● TASK STATEMENT: With the pictures excluded, repeat every entry exactly.

● INPUT DATA:
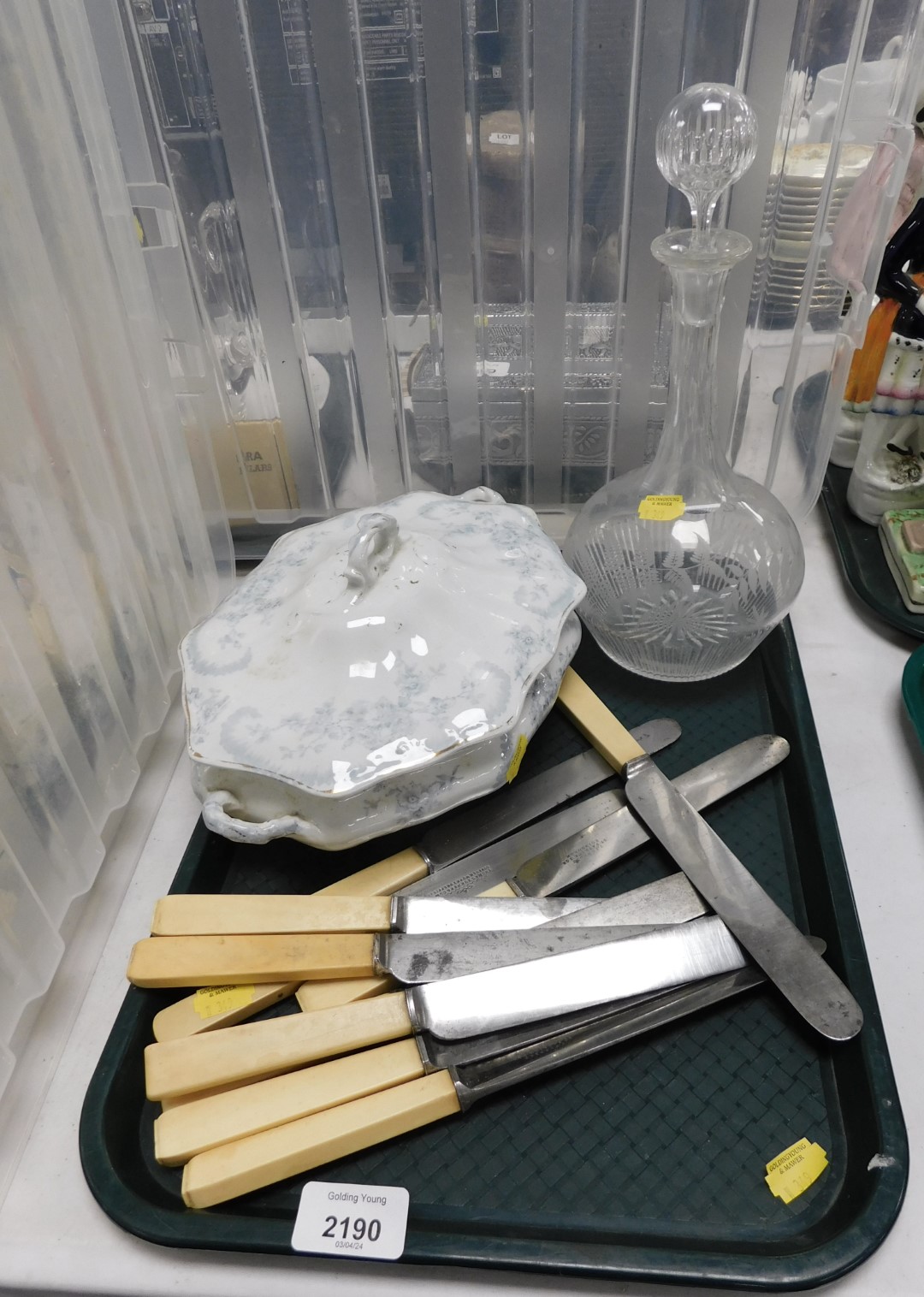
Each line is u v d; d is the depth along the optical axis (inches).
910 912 19.3
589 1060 17.1
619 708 24.2
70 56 18.5
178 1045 16.5
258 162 22.7
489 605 20.4
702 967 17.3
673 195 23.2
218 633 20.6
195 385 25.6
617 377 26.8
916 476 27.0
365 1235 14.5
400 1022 16.6
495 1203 15.3
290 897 18.6
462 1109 15.9
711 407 22.5
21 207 16.9
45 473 18.1
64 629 18.9
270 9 20.4
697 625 23.2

● FINISHED TASK:
Each line is u v d; d is the depth along the optical axis (inches).
910 912 19.3
589 1060 17.1
619 708 24.2
70 56 18.5
178 1045 16.5
258 162 22.7
489 605 20.4
702 967 17.3
673 195 23.2
218 633 20.6
195 385 25.6
617 377 26.8
916 476 27.0
365 1235 14.5
400 1022 16.6
495 1203 15.3
290 897 18.6
462 1109 15.9
711 407 22.5
21 207 16.9
45 473 18.1
64 629 18.9
270 9 20.4
697 625 23.2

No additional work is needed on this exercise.